Copy, from the material below, each line that contains the word "round".

%%

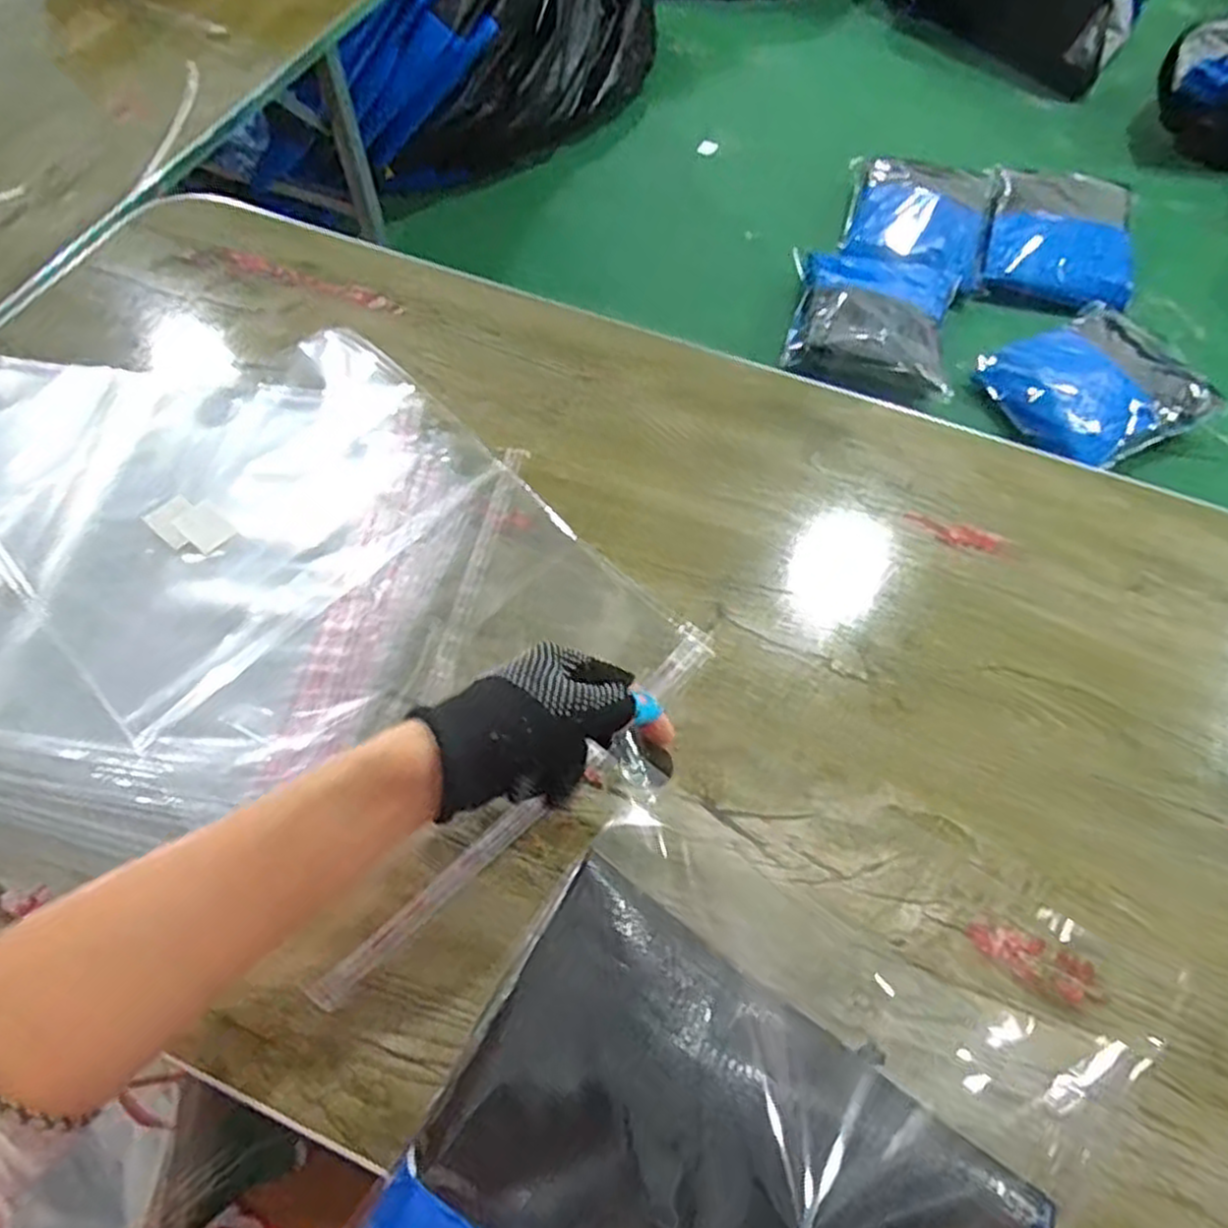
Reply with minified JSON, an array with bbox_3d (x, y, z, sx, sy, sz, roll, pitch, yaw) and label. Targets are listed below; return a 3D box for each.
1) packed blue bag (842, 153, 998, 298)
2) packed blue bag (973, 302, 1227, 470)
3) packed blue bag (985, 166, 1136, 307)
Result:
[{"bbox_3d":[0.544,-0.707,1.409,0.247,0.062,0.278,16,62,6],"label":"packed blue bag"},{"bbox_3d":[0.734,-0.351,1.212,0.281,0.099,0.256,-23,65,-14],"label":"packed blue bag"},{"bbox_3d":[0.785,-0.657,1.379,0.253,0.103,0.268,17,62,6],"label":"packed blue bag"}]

%%
%%

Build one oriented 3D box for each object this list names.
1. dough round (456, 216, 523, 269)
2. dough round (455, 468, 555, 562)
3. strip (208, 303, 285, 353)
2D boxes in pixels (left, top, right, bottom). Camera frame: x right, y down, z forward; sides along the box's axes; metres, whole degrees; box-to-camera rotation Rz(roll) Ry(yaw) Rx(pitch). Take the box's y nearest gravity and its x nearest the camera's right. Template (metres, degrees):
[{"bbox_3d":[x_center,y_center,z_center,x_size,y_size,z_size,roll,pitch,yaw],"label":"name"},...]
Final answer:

%%
%%

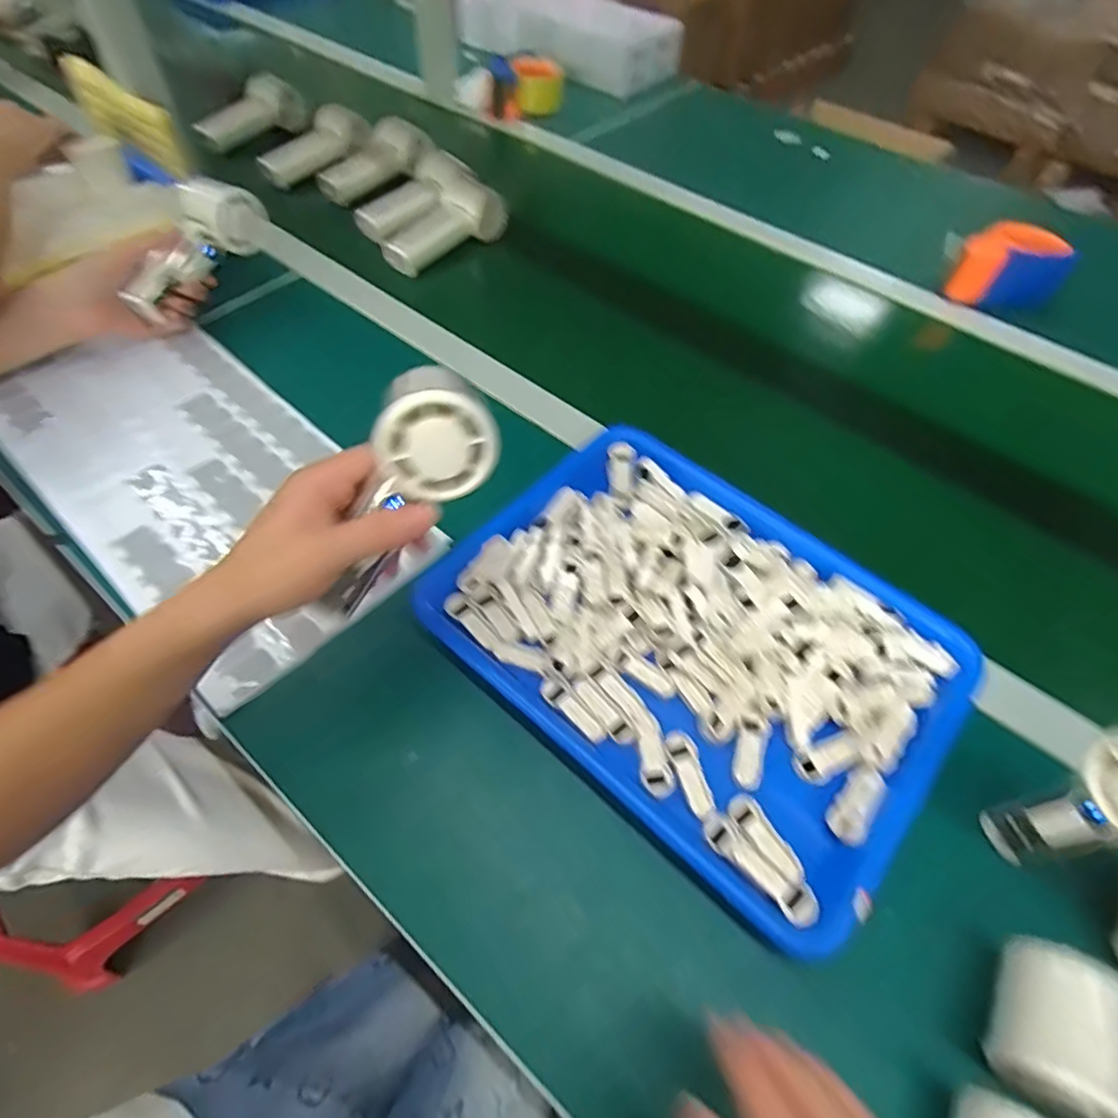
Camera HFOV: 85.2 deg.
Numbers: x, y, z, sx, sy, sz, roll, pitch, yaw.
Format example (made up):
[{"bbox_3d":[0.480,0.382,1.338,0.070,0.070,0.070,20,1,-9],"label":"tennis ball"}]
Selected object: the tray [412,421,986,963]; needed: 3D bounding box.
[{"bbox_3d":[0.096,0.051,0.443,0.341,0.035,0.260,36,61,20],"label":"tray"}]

%%

**Result for this exercise:**
1. dough round (456, 216, 523, 269)
2. dough round (455, 468, 555, 562)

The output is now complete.